The problem =
Copy each line of the entries that includes the word "המשרד".
━━━ Dataset entries
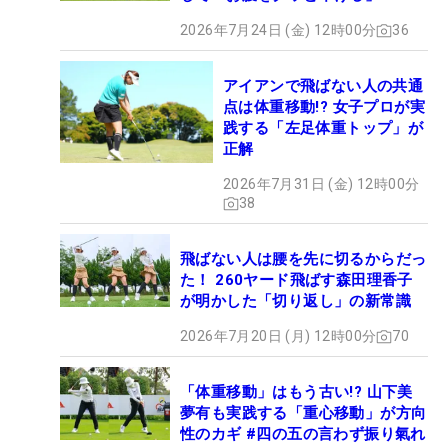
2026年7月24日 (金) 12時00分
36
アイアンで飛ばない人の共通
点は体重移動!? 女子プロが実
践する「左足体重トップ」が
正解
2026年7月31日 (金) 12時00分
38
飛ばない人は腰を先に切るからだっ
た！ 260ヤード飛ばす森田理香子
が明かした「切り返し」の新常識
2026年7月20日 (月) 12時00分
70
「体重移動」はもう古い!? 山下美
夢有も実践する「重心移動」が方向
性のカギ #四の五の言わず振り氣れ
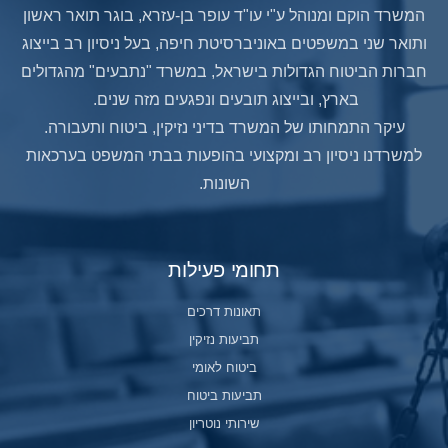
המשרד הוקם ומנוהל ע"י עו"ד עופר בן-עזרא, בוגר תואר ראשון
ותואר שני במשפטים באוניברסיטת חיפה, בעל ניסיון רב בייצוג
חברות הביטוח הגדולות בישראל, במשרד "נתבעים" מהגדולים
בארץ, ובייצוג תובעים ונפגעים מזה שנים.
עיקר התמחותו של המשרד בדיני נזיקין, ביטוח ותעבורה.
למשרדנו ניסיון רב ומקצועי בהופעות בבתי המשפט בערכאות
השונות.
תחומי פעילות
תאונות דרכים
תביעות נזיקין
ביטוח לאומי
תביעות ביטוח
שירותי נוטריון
━━━━━━
━━━ Dataset entries
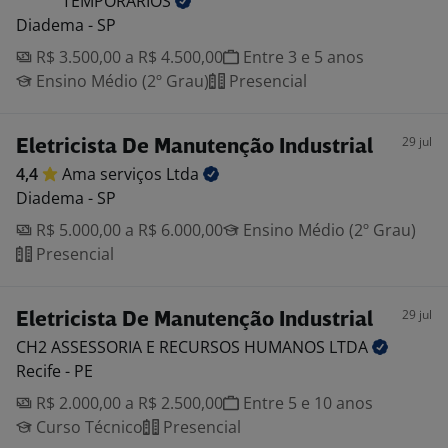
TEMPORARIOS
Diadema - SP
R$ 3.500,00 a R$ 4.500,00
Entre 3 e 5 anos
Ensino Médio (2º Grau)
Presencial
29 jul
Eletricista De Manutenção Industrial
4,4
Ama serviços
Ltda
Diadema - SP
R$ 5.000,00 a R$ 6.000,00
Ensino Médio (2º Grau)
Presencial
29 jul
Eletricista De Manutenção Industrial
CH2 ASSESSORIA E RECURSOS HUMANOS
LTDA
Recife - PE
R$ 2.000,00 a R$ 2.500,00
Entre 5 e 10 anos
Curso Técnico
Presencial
━━━━━━
━━━ Dataset entries
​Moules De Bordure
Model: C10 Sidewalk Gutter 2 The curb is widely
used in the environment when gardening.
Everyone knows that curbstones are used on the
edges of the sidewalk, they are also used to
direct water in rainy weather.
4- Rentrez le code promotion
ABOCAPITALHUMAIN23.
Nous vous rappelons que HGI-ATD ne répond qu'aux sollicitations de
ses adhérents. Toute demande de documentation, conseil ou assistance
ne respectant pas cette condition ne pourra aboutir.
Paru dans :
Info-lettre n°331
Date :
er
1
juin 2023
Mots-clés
━━━━━━
Task solution =
המשרד הוקם ומנוהל ע"י עו"ד עופר בן-עזרא, בוגר תואר ראשון
עיקר התמחותו של המשרד בדיני נזיקין, ביטוח ותעבורה.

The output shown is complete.